REPUBLIKA.CO.ID, JAKARTA -- Di tengah persaingan dunia kerja yang semakin kompetitif dan dinamis, mahasiswa tidak lagi cukup hanya mengandalkan kemampuan akademik.
Dunia industri menuntut lulusan yang tidak hanya kuat secara teori, juga memiliki keterampilan praktis, adaptif, dan siap menghadapi tantangan nyata di lingkungan profesional. Karena itu, kesiapan menghadapi dunia magang dan karier perlu dibangun sejak masih duduk di bangku kuliah.
Sebagai Kampus Digital Bisnis, Universitas Nusa Mandiri (UNM) melalui Fakultas Ekonomi dan Bisnis (FEB) menghadirkan ekosistem pembelajaran yang dirancang untuk menjawab kebutuhan tersebut.
Mahasiswa FEB memiliki peluang besar untuk mengembangkan diri lebih awal karena bidang yang dipelajari sangat relevan dengan kebutuhan industri, mulai dari bisnis, manajemen, hingga ekonomi digital.

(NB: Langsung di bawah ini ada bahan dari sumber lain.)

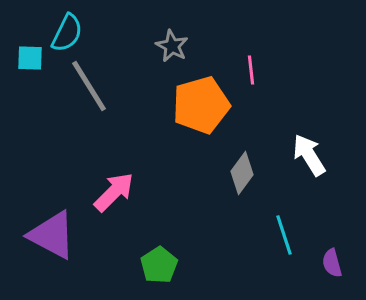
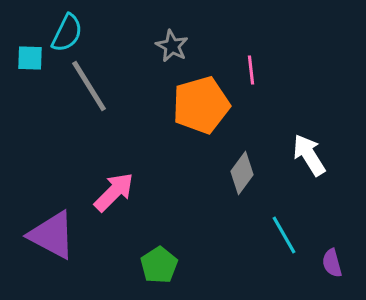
cyan line: rotated 12 degrees counterclockwise
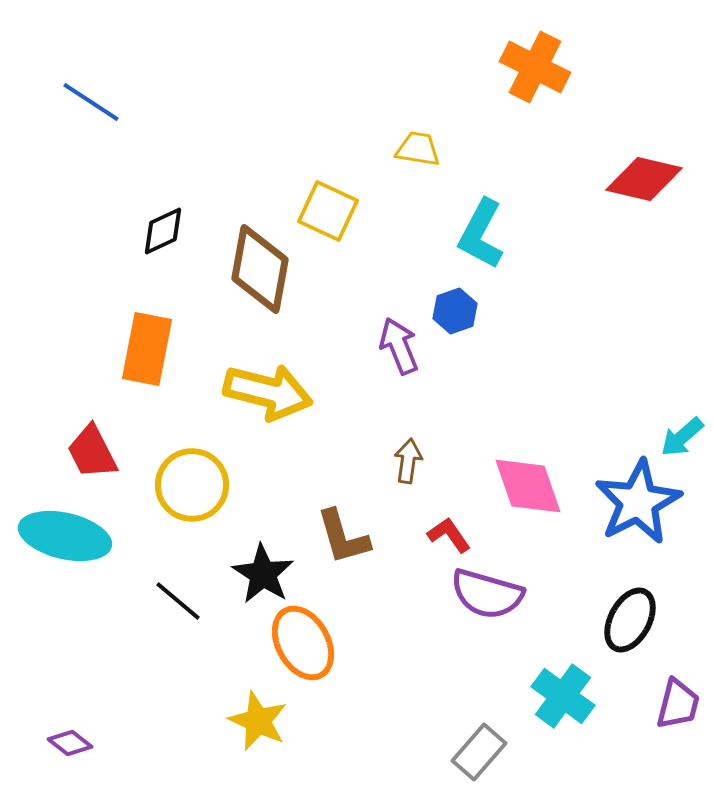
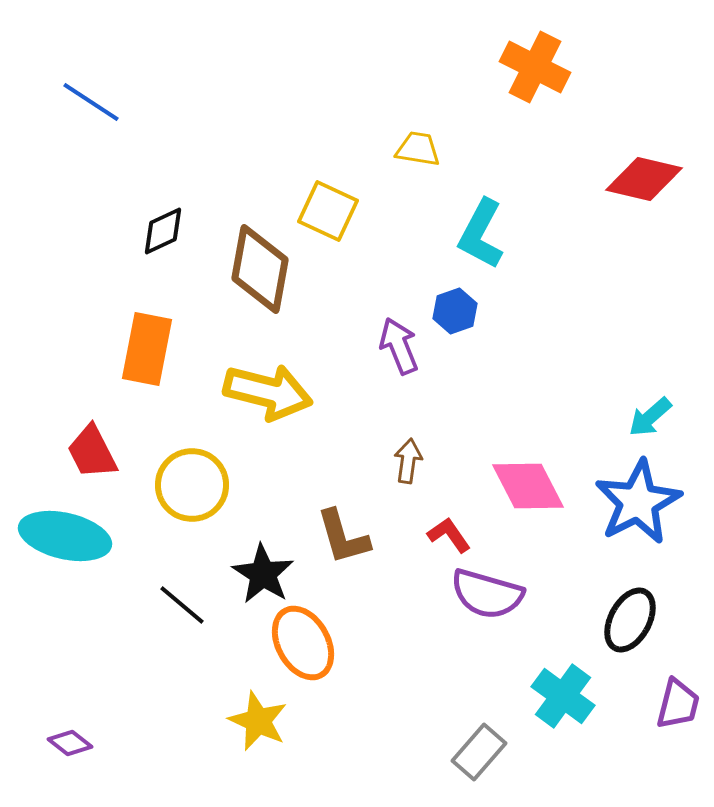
cyan arrow: moved 32 px left, 20 px up
pink diamond: rotated 8 degrees counterclockwise
black line: moved 4 px right, 4 px down
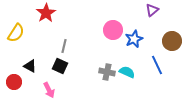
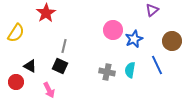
cyan semicircle: moved 3 px right, 2 px up; rotated 105 degrees counterclockwise
red circle: moved 2 px right
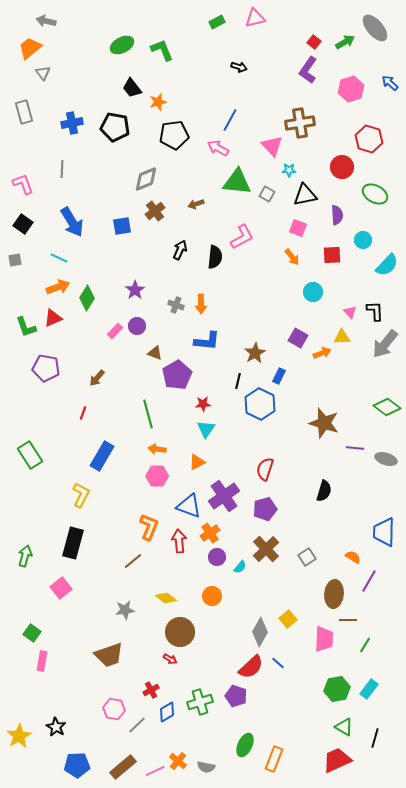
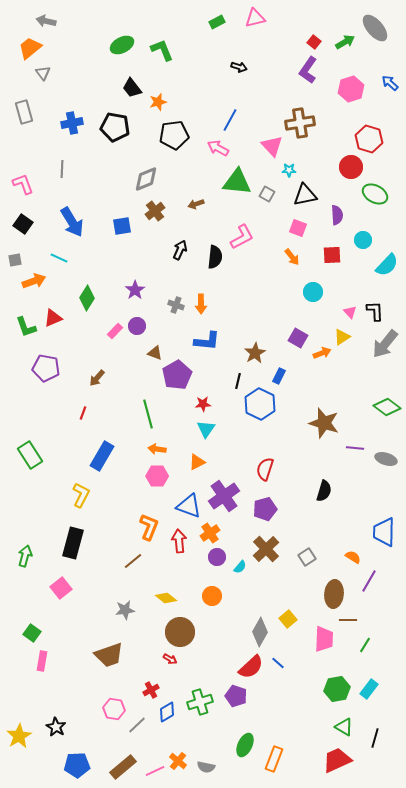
red circle at (342, 167): moved 9 px right
orange arrow at (58, 287): moved 24 px left, 6 px up
yellow triangle at (342, 337): rotated 30 degrees counterclockwise
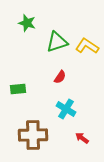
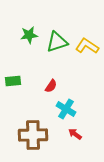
green star: moved 2 px right, 12 px down; rotated 24 degrees counterclockwise
red semicircle: moved 9 px left, 9 px down
green rectangle: moved 5 px left, 8 px up
red arrow: moved 7 px left, 4 px up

Dekan Fakultas Ekonomi dan Bisnis, Ida Zuniarti, menegaskan kesiapan kerja tidak bisa dibentuk secara instan. “Mahasiswa harus mulai membangun kesiapan karier sejak dini, tidak hanya fokus pada nilai akademik, tetapi juga pengalaman dan keterampilan praktis yang dibutuhkan di dunia kerja,” ujarnya, Senin (18/5/2026).
Ia menjelaskan, perguruan tinggi punya peran penting menjembatani kebutuhan industri dengan proses pembelajaran di kampus. Menurutnya, melalui program yang terintegrasi dengan dunia kerja, mahasiswa dapat memahami realitas industri sekaligus meningkatkan daya saing mereka sebelum lulus.
Salah satu program unggulan yang dihadirkan adalah Internship Experience Program (IEP) 3+1, yang memberikan kesempatan bagi mahasiswa untuk menjalani perkuliahan selama tiga tahun dan satu tahun pengalaman langsung di dunia kerja.
Program ini menjadi langkah strategis dalam membekali mahasiswa dengan pengalaman profesional yang relevan. Selain magang, penguatan soft skills menjadi fokus utama. Kemampuan komunikasi, kerja sama tim, problem solving, hingga adaptasi terhadap perubahan menjadi bekal penting menghadapi dunia profesional.
‘’Mahasiswa yang aktif mengikuti seminar, workshop, dan berbagai kegiatan pengembangan diri cenderung lebih siap dan percaya diri saat memasuki dunia kerja,” tambahnya.
Di era digital, literasi teknologi juga menjadi kebutuhan utama. Mahasiswa dituntut untuk memahami digital marketing, data analytics, hingga pemanfaatan teknologi dalam bisnis. Kompetensi ini menjadi nilai tambah yang sangat dibutuhkan industri dan menjadi faktor pembeda di tengah persaingan yang semakin ketat.
“FEB UNM konsisten mendorong mahasiswa tidak hanya menjadi pencari kerja, tetapi juga mampu menciptakan peluang. Dengan memanfaatkan berbagai program unggulan dan lingkungan pembelajaran yang adaptif, mahasiswa dibentuk menjadi lulusan yang siap kerja, mandiri, dan inovatif,” jelas Ida.
Dengan semangat “Universitas Nusa Mandiri: Ubah Mimpi Jadi Prestasi,” UNM berkomitmen mencetak generasi profesional yang tidak hanya unggul secara akademik, tetapi juga siap menghadapi tantangan dan peluang di era ekonomi digital.